I was off to the pregnant lady store--which was not an easy step. How intimidating is it to actually step foot inside a shop you’ve been rolling your eyes at for two years? Enough that I sat outside in my car for at least 5 minutes debating if I could put this shopping extravaganza off for just one more week. My bladder made the decision for me. I had to go in—now.
And there she was. Pregnancy Store Sales-Ho. Hunting me down faster than a used car salesman. Stop right there. “I just need one pair of jeans and a pair of work pants. That’s all.” Pregnancy Store Sales-Ho proceeded to show me at least 5 styles of pants, and introduce me to all my waist options.

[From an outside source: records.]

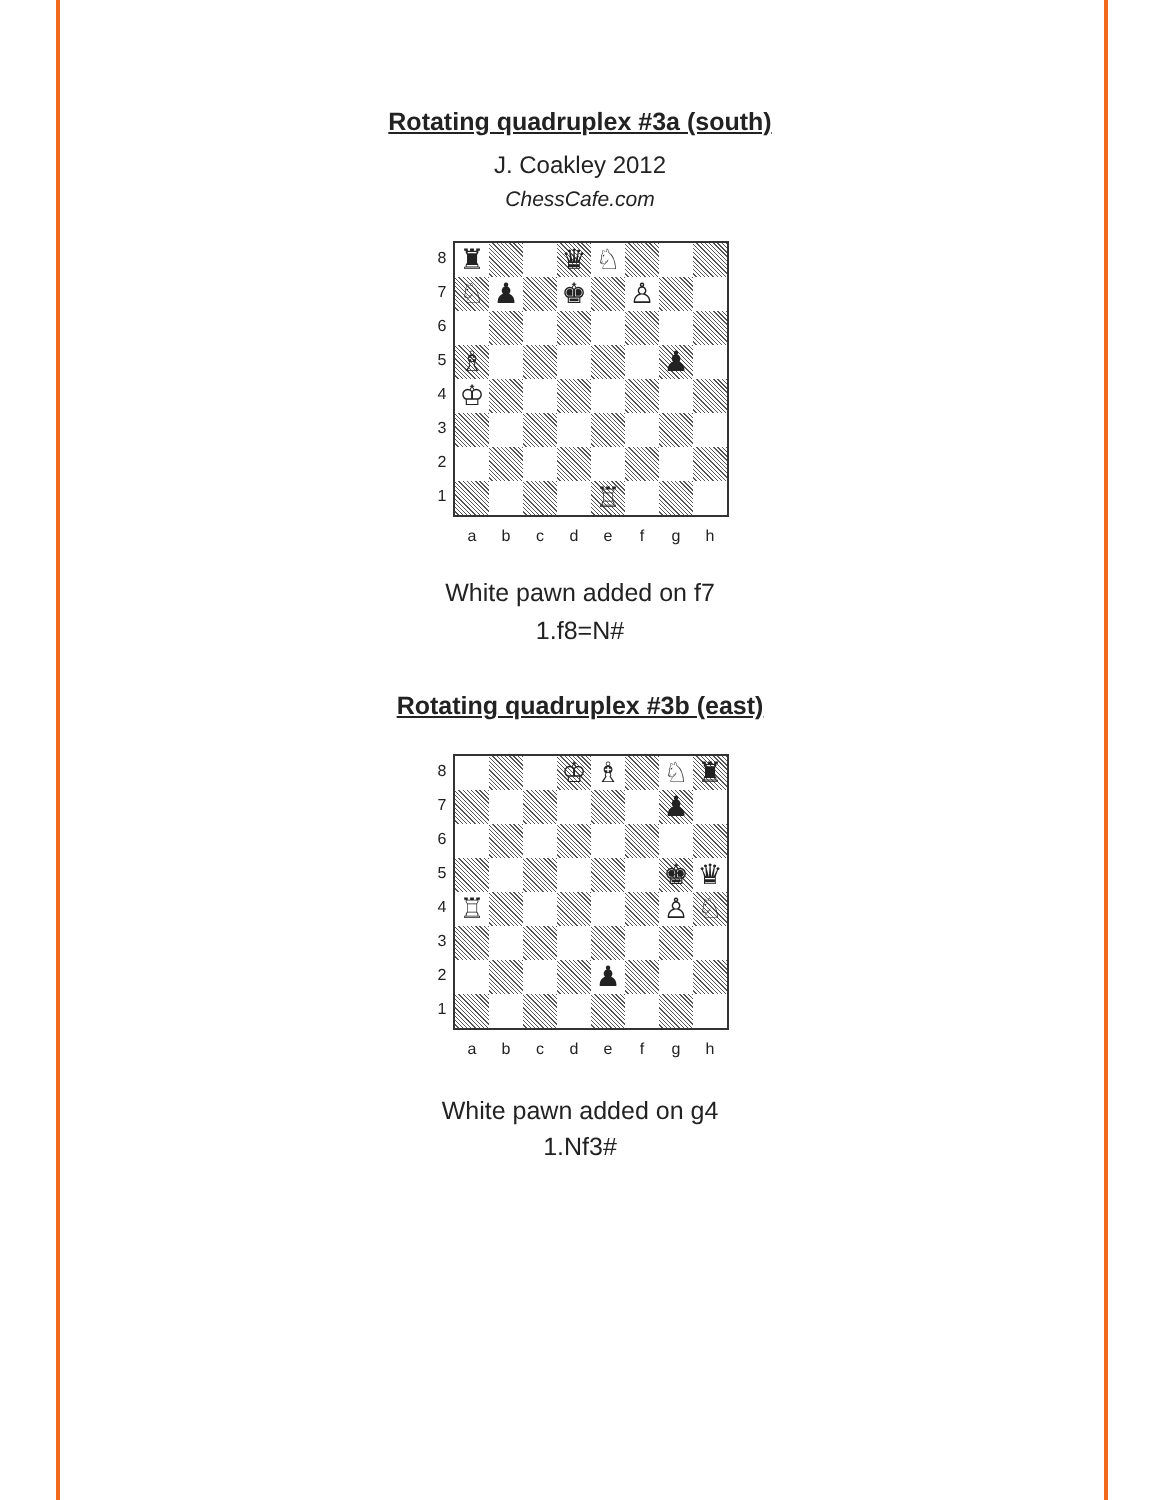Rotating quadruplex #3a (south)
J. Coakley 2012
ChessCafe.com
8
7
6
5
4
3
2
1
| ♜ | | | ♛ | ♘ | | | |
| ♘ | ♟ | | ♚ | | ♙ | | |
| ♗ | | | | | | ♟ | |
| ♔ | | | | | | | |
| | | | | ♖ | | | |
abcdefgh
White pawn added on f7
1.f8=N#
Rotating quadruplex #3b (east)
8
7
6
5
4
3
2
1
| | | | ♔ | ♗ | | ♘ | ♜ |
| | | | | | | ♟ | |
| | | | | | | ♚ | ♛ |
| ♖ | | | | | | ♙ | ♘ |
| | | | | ♟ | | | |
abcdefgh
White pawn added on g4
1.Nf3#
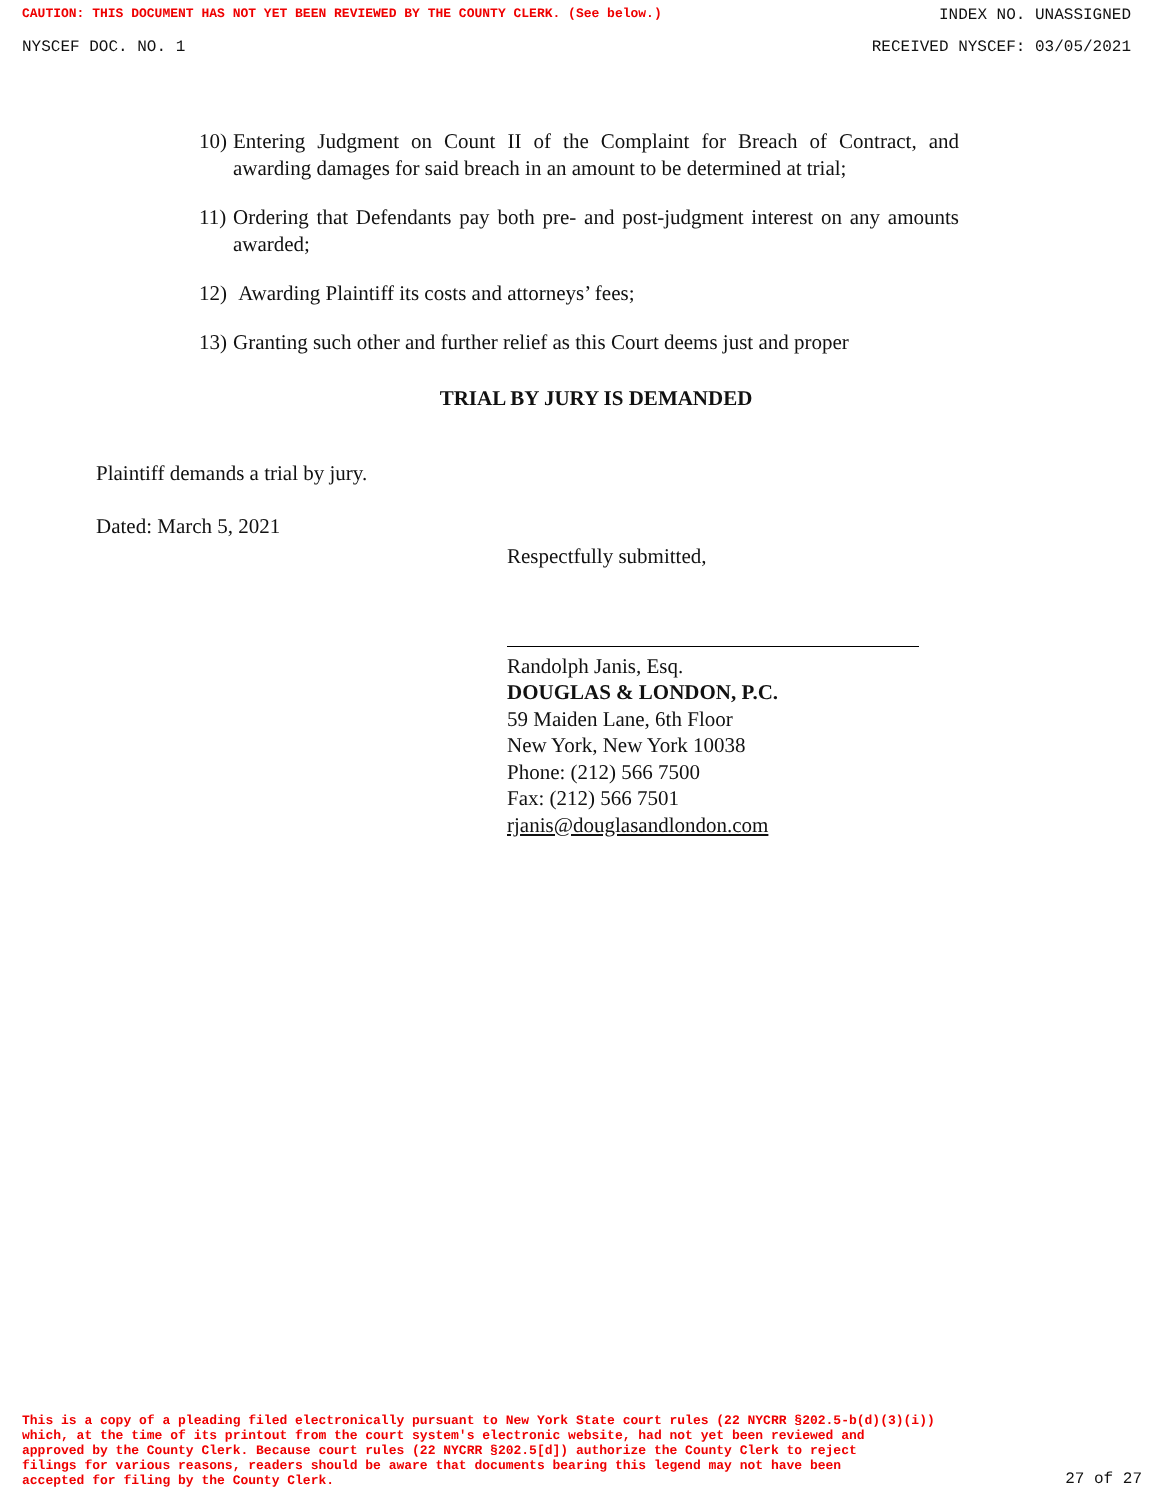CAUTION: THIS DOCUMENT HAS NOT YET BEEN REVIEWED BY THE COUNTY CLERK. (See below.) INDEX NO. UNASSIGNED
NYSCEF DOC. NO. 1 RECEIVED NYSCEF: 03/05/2021
10) Entering Judgment on Count II of the Complaint for Breach of Contract, and awarding damages for said breach in an amount to be determined at trial;
11) Ordering that Defendants pay both pre- and post-judgment interest on any amounts awarded;
12) Awarding Plaintiff its costs and attorneys’ fees;
13) Granting such other and further relief as this Court deems just and proper
TRIAL BY JURY IS DEMANDED
Plaintiff demands a trial by jury.
Dated: March 5, 2021
Respectfully submitted,
Randolph Janis, Esq.
DOUGLAS & LONDON, P.C.
59 Maiden Lane, 6th Floor
New York, New York 10038
Phone: (212) 566 7500
Fax: (212) 566 7501
rjanis@douglasandlondon.com
This is a copy of a pleading filed electronically pursuant to New York State court rules (22 NYCRR §202.5-b(d)(3)(i))
which, at the time of its printout from the court system's electronic website, had not yet been reviewed and
approved by the County Clerk. Because court rules (22 NYCRR §202.5[d]) authorize the County Clerk to reject
filings for various reasons, readers should be aware that documents bearing this legend may not have been
accepted for filing by the County Clerk.
27 of 27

Over a pair of cords she exclaimed, “Oh my GAWD, and these are SO comfortable. I’m wearing a pair right now.” I gaze down at her belly. There’s not one. “Oh, I’m not pregnant. I just love the pants here.” What a strange perfect-bodied woman…who admits to wearing maternity clothes though she is not with child. Freak.
I picked out my pair of jeans and black work pants, and then headed to the restroom prior to trying on my long-awaited purchases. I am not quite sure what happened during my minute long trip, but I returned to a dressing room chock full of maternity pants, maternity t-shirts, and maternity sweaters. I was also given some type of strange fake pillow-belly that made me look like I was gestating an elephant—so I just trashed that under the chair. All I had to do to look 8 months along was stop sucking in—duh.
I was momentarily pissed off at perfect-bodied-maternity-wearing-sales-ho for putting so many things in my dressing room in an obvious attempt to trick me into buying a million dollars worth of stuff. Until I tried the stuff. And I liked the stuff. I was the best maternity customer ever. I bought every item she originally stuffed into the little curtained dressing room. Every item.
I love that these maternity clothes aren’t the flower-print empire-waist muumuus I imagined they would be. I am better dressed now than I have been in the last 3 years. Mostly, more than anything, I’m happy I have a perfectly good reason to wear clothes designed for pregnancy. I’m thrilled that I had a motive to even try them on. I’m ecstatic that I have cause to know the difference between a mid-belly an under-belly and a three-way belly.
Sometimes I don’t think this can get any better, but I have a feeling it will. Still, I’m not selling you my used name-brand clothes for anything less than $150, Craigslist. So don’t even try it.